The Daly disciplinary file was stunning in its size, including reams of details about incidents of which the public was not aware. That stands to reason, since the image-paranoid tour does not acknowledge disciplinary sanctions, much less discuss suspension or fines.
In one of the more eviscerating paragraphs ever printed with regard to a tour player, the Times-Union reported Tuesday: "His personnel file at the PGA Tour swelled to 456 pages, with incidents covering 18 years, through the fall of 2008. Daly was fined nearly $100,000 during that span, suspended from the Tour five times, placed on probation six times, cited 11 times for 'conduct unbecoming a professional' and 21 times for 'failure to give best efforts.'"
Once again, the tour's disciplinary stance has rightly been called into question. Amazingly, despite a litany of offenses that would make most rank-and-file players retch, Daly has been fined an average of $5,555 annually over his 18-year career for his various stunts. Clearly, he isn't getting the message. With that laughable dollar total, it's easy to understand why.

• [JOB 1]:
Answer these questions about the passage on Daly's disciplinary file, each on its own line:
(a) How many pages did Daly's personnel file at the PGA Tour reach?
(b) How many times was Daly suspended from the Tour?
(c) What average annual fine does the passage give for Daly over his 18-year career?
• [JOB 2]:
Echo part of the passage on Daly's disciplinary file word for word, beginning at the words "The Daly disciplinary" and stopping after the words "suspension or fines.".

• [RECORDS SHOWN]:
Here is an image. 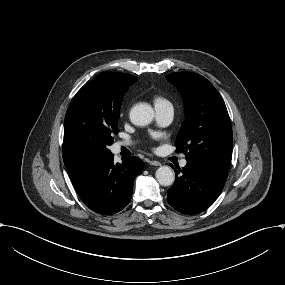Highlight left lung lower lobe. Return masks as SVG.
Listing matches in <instances>:
<instances>
[{"mask_svg": "<svg viewBox=\"0 0 285 285\" xmlns=\"http://www.w3.org/2000/svg\"><path fill=\"white\" fill-rule=\"evenodd\" d=\"M227 172L212 165L187 161L182 170H175L176 179L167 194L169 204L184 214L204 211L222 192Z\"/></svg>", "mask_w": 285, "mask_h": 285, "instance_id": "obj_1", "label": "left lung lower lobe"}]
</instances>
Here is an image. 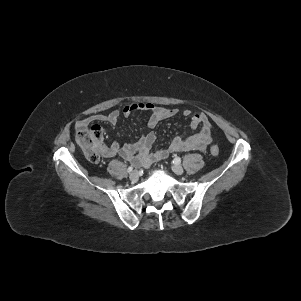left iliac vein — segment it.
<instances>
[{
  "mask_svg": "<svg viewBox=\"0 0 301 301\" xmlns=\"http://www.w3.org/2000/svg\"><path fill=\"white\" fill-rule=\"evenodd\" d=\"M172 170L177 175H182L184 173V169L178 164L173 165Z\"/></svg>",
  "mask_w": 301,
  "mask_h": 301,
  "instance_id": "1",
  "label": "left iliac vein"
}]
</instances>
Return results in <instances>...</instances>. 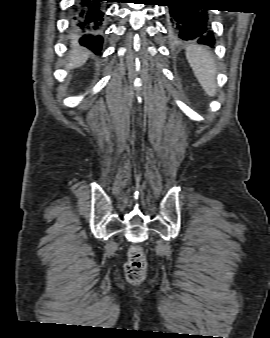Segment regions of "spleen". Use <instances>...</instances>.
<instances>
[{
	"instance_id": "3e777b00",
	"label": "spleen",
	"mask_w": 270,
	"mask_h": 338,
	"mask_svg": "<svg viewBox=\"0 0 270 338\" xmlns=\"http://www.w3.org/2000/svg\"><path fill=\"white\" fill-rule=\"evenodd\" d=\"M186 58L204 91L214 97L217 70L210 52L204 46L190 45L186 48Z\"/></svg>"
}]
</instances>
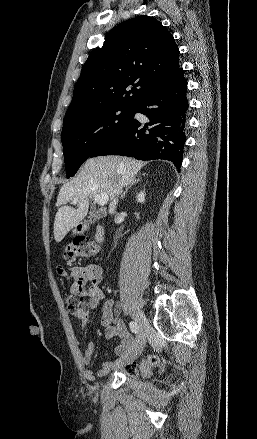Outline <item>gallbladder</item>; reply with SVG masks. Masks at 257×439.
Wrapping results in <instances>:
<instances>
[{"instance_id":"obj_1","label":"gallbladder","mask_w":257,"mask_h":439,"mask_svg":"<svg viewBox=\"0 0 257 439\" xmlns=\"http://www.w3.org/2000/svg\"><path fill=\"white\" fill-rule=\"evenodd\" d=\"M96 220H97V216L93 215L89 221H90V223H94Z\"/></svg>"}]
</instances>
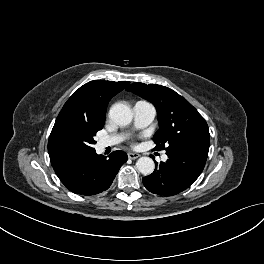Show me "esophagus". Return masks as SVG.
<instances>
[{
    "mask_svg": "<svg viewBox=\"0 0 264 264\" xmlns=\"http://www.w3.org/2000/svg\"><path fill=\"white\" fill-rule=\"evenodd\" d=\"M139 157H140V154H138V153H134V152H129L128 153V158L129 159H137Z\"/></svg>",
    "mask_w": 264,
    "mask_h": 264,
    "instance_id": "esophagus-1",
    "label": "esophagus"
}]
</instances>
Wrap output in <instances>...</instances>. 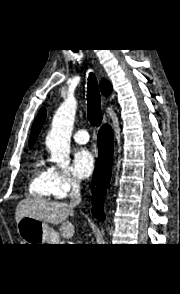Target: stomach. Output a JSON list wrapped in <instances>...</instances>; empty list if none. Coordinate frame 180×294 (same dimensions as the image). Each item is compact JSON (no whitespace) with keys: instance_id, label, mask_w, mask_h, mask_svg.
<instances>
[{"instance_id":"0dacf381","label":"stomach","mask_w":180,"mask_h":294,"mask_svg":"<svg viewBox=\"0 0 180 294\" xmlns=\"http://www.w3.org/2000/svg\"><path fill=\"white\" fill-rule=\"evenodd\" d=\"M17 232L24 244H46L56 237V232L46 223L27 216L17 223Z\"/></svg>"}]
</instances>
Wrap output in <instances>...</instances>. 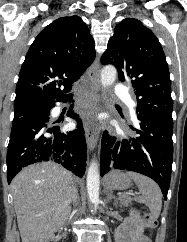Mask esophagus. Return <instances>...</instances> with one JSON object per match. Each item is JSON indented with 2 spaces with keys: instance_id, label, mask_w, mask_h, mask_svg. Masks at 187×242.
<instances>
[{
  "instance_id": "obj_1",
  "label": "esophagus",
  "mask_w": 187,
  "mask_h": 242,
  "mask_svg": "<svg viewBox=\"0 0 187 242\" xmlns=\"http://www.w3.org/2000/svg\"><path fill=\"white\" fill-rule=\"evenodd\" d=\"M100 63L96 60L89 69V82L86 85V93L89 97L93 98V100L99 99V90H100ZM96 109L93 106H89L87 115L84 119V129L87 146L90 150H93L98 142V131L94 123V115Z\"/></svg>"
}]
</instances>
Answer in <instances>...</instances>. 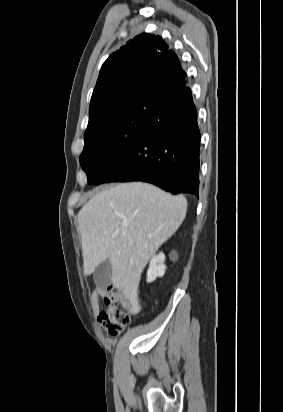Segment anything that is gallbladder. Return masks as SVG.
<instances>
[{"mask_svg":"<svg viewBox=\"0 0 283 412\" xmlns=\"http://www.w3.org/2000/svg\"><path fill=\"white\" fill-rule=\"evenodd\" d=\"M111 278L112 265L110 260L107 258L95 268L93 272V279L98 287L105 288L110 284Z\"/></svg>","mask_w":283,"mask_h":412,"instance_id":"bac80fb5","label":"gallbladder"}]
</instances>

• [EXERCISE RESPONSE 1]:
(a) 456 pages
(b) Five times
(c) $5,555

• [EXERCISE RESPONSE 2]:
The Daly disciplinary file was stunning in its size, including reams of details about incidents of which the public was not aware. That stands to reason, since the image-paranoid tour does not acknowledge disciplinary sanctions, much less discuss suspension or fines.